As we see, images of events in the past and our available memories of them shape our expectations of the future. In this way individuals and even governments often design protective actions adequate to the worst experienced disaster. Already in pharaonic Egypt, societies tracked the high-water mark of floods to be prepared for the assumedly worst possible case (Kahnemann 137). The same still seems to be true for our modern methods of managing safety measurements against floods. Tversky and Kahnemann cite in their 1973 published paper the work by Robert Kates (1962), who pointed out a basic reliance on experience to be a major limitation to use improved flood hazard information. Furthermore he writes, “Recently experienced floods appear to set an upper bound to the size of loss with which managers believe they ought to be concerned.” (Kates 140 cited by Kahnemann and Tversky, Availability, 230). As Kates argues, inability of individuals to imagine floods unlike any that have occurred is a main restriction on efficient prevention of destruction by flood.

People’s assessment of availability is highly susceptible to shortcuts, errors, and biases. As discussed above, the fact that we heard, read, or generally perceived something before, makes it appear to us to happen more likely. It highlights the risk of bias by intense consumption of television or even fake news or hypothetical events. Perceiving these can change our assessment of frequency, likelihood, and finally influence our decision making. A high perceived risk of events, which are actually only low danger, such as chances of different causes of death, can shift our focus to be overcautious for rationally unreasonable events.

Critique of the Heuristic: Experienced Ease of Recall Dominates Availability

While Kahneman and Tversky proposed that the availability of examples is used as a means of determining the frequency of those examples, Schwarz et al (1991) point out that Kahneman and Tversky did not thoroughly investigate the mechanism by which availability operates.

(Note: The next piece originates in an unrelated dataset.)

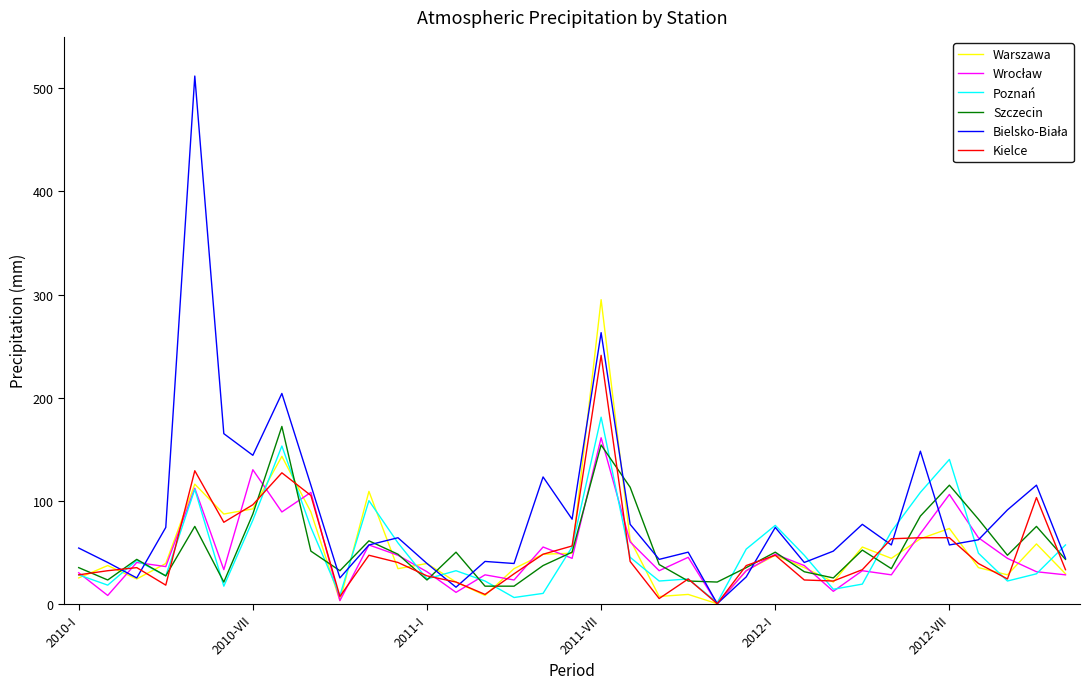

What is the maximum value shown in the chart?

512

To interrogate this, the following study was conducted.

Schwarz et al asked two groups of subjects tho recall either N = 6 or N = 12 examples of times they were assertive. In this way, the subjects should have easily available examples of times they were assertive, and as such we might anticipate that those who generated twelve examples will rate themselves as more assertive than the six-example group. However, Schwarz et al observed instead that, in fact, it is the N = 6 group which considers itself more assertive; most subjects find it difficult to generate more than eight or so examples, and by subjecting the twelve-example group to the task of exceeding this number, their available examples, while more available, are colored by the relative difficulty with which they were attained. They rate themselves as less assertive. Thus, Schwarz et al demonstrate a context where experienced ease of recall, not availability, drives intuitive estimates of frequency, critiquing and refining the Kahneman and Tversky findings.

References

Carroll, John (1978). The effect of imagining an event on expectations for the event: An interpretation in terms of the availability heuristic. Journal of Experimental Social Psychology. 14 (1): 88–96.

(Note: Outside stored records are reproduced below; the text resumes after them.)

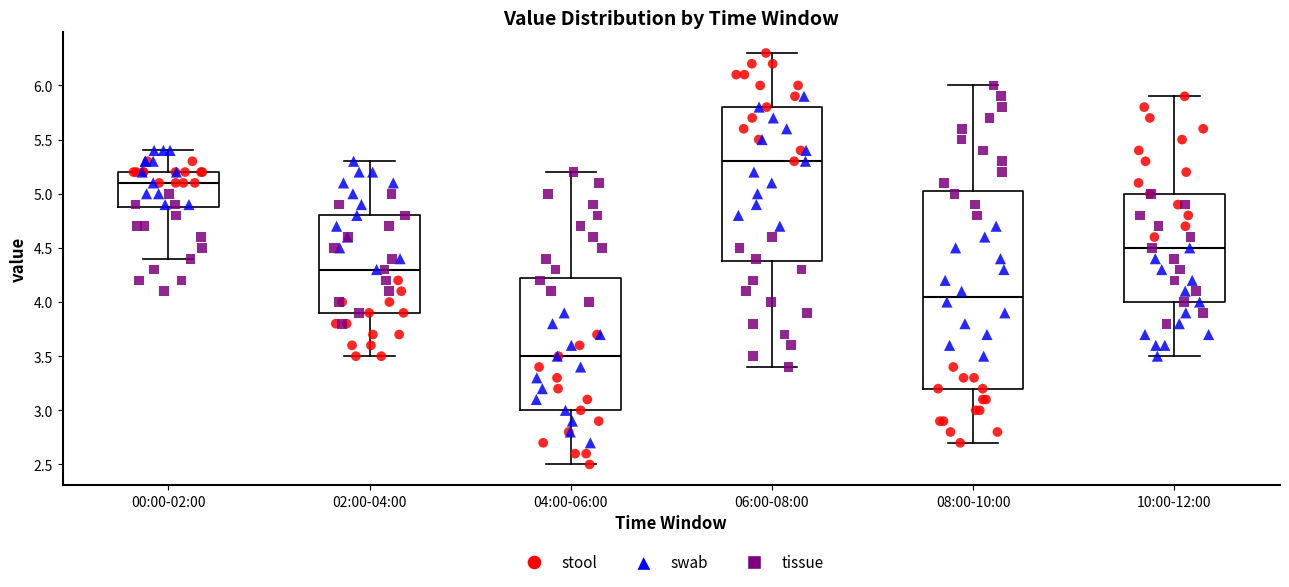

Reading left to right, transcribe this box plot: for each box, give where its median line is, the range the box spans, and where its two whiskers end, as read against the y-axis. The values are not printed on the chart, so give them approximately, as read against the axis.

00:00-02:00: median 5.10, box 4.90 to 5.20, whiskers 4.40 to 5.40
02:00-04:00: median 4.30, box 3.90 to 4.80, whiskers 3.50 to 5.30
04:00-06:00: median 3.50, box 3.00 to 4.25, whiskers 2.50 to 5.20
06:00-08:00: median 5.30, box 4.40 to 5.80, whiskers 3.40 to 6.30
08:00-10:00: median 4.05, box 3.20 to 5.05, whiskers 2.70 to 6.00
10:00-12:00: median 4.50, box 4.00 to 5.00, whiskers 3.50 to 5.90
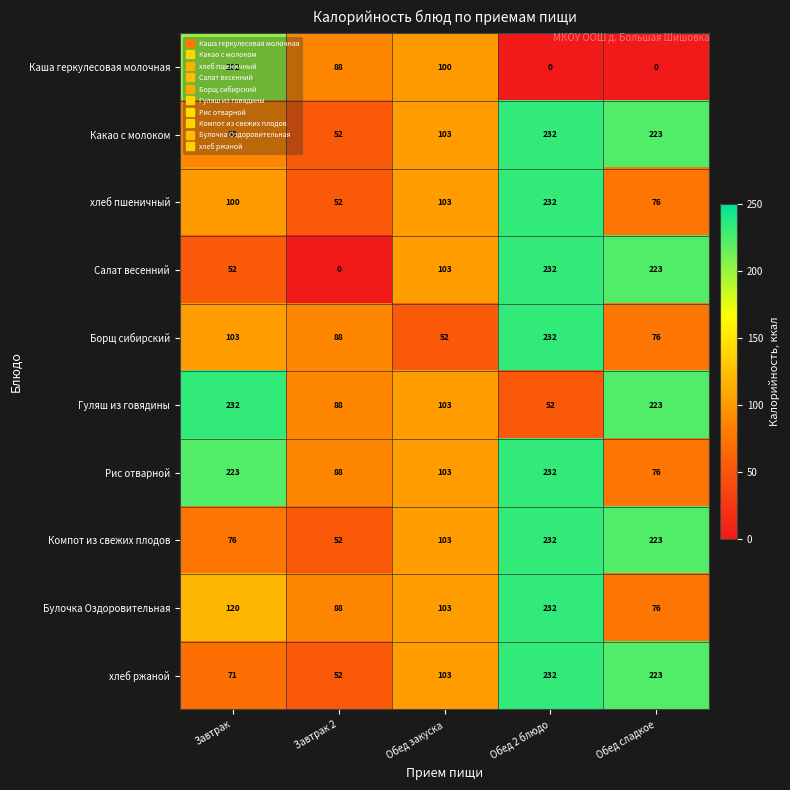

Which series has the largest total across all categories?

Рис отварной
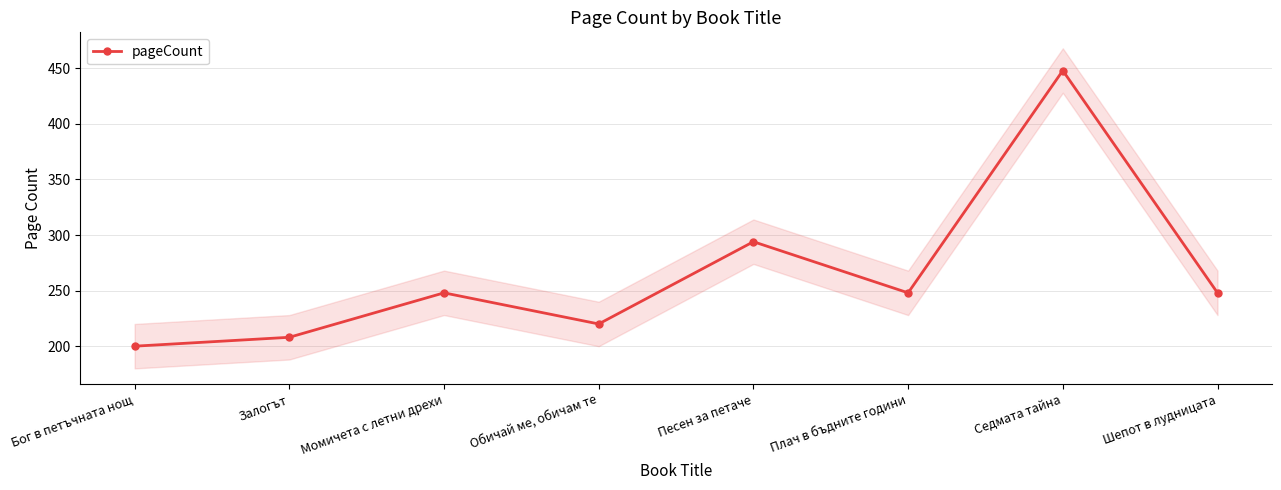

How many data points are less than 248?

3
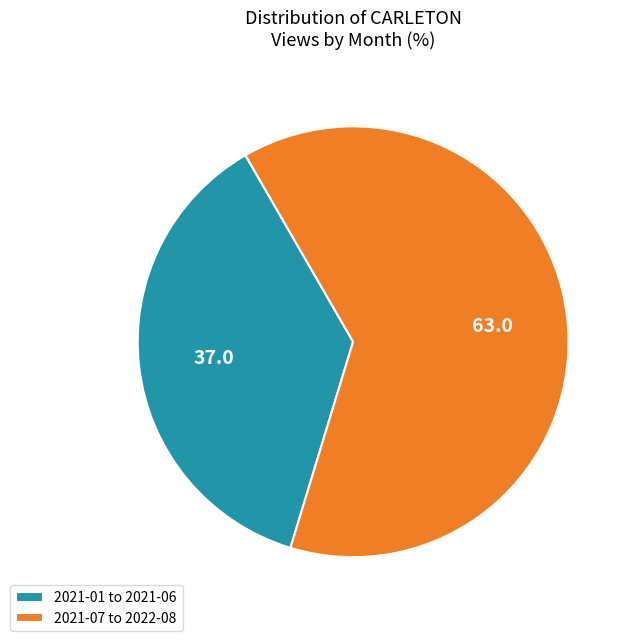

Which category accounts for the majority?

2021-07 to 2022-08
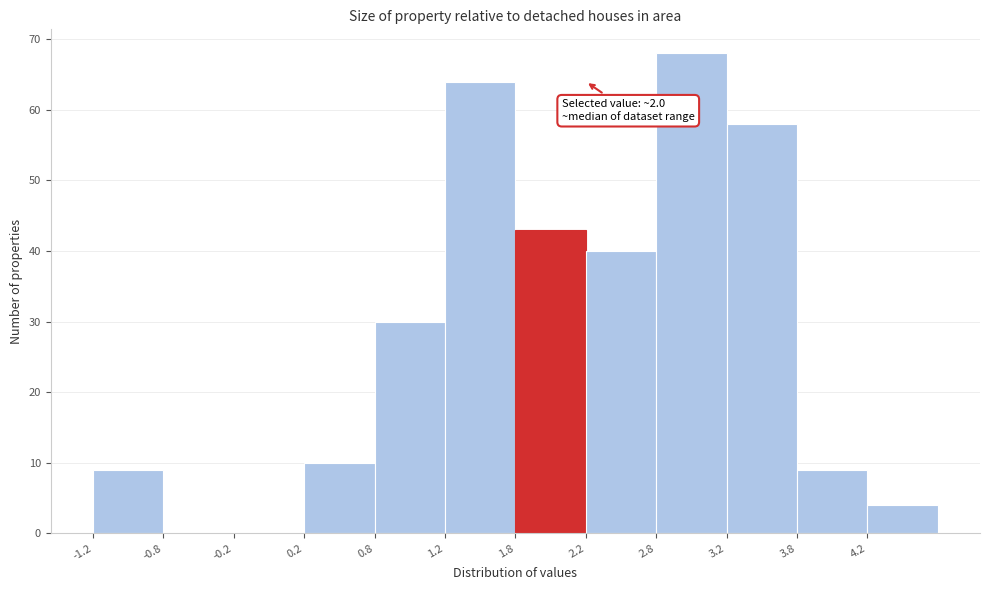

Over which range of the x-axis is the bar tallest?

2.75 to 3.25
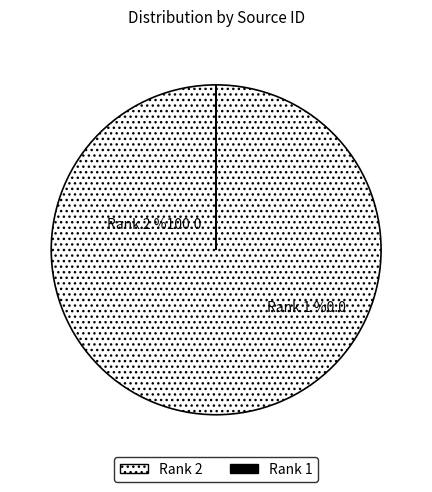

Does any single category account for the majority?

Yes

Gabrielcik, A., & Fazio, R. H. (1984). Priming and Frequency Estimation: A Strict Test of the Availability Heuristic. Personality and Social Psychology Bulletin, 10(1), 85–89.

Kahneman, Daniel (2011). Thinking, Fast and Slow.

Riddle, Karyn (2010). “Always on My Mind: Exploring How Frequent, Recent, and Vivid Television Portrayals Are Used in the Formation of Social Reality Judgments”. Media Psychology. 13 (2): 155–179.

Schwarz, N. et al. (1991). “Ease of retrieval as information: Another look at the availability heuristic”. Journal of Personality and Social Psychology, 61(2), 195–202.

Tversky, Amon; Kahnemann, Daniel. “Availability: A heuristic for judging frequency and probability” Cognitive Psychology, Volume 5, Issue 2, 1973, 207-232

Tversky, Amon; Kahnemann, Daniel. “Judgment under Uncertainty: Heuristics and Biases”. Science, Vol. 185, issue 4157, 1974, 1124-1131

Wänke, Michaela, et al. (1995). “The availability heuristic revisited: Experienced ease of retrieval in mundane frequency estimates”. Acta Psychologica, Volume 89, Issue 1, 83-90.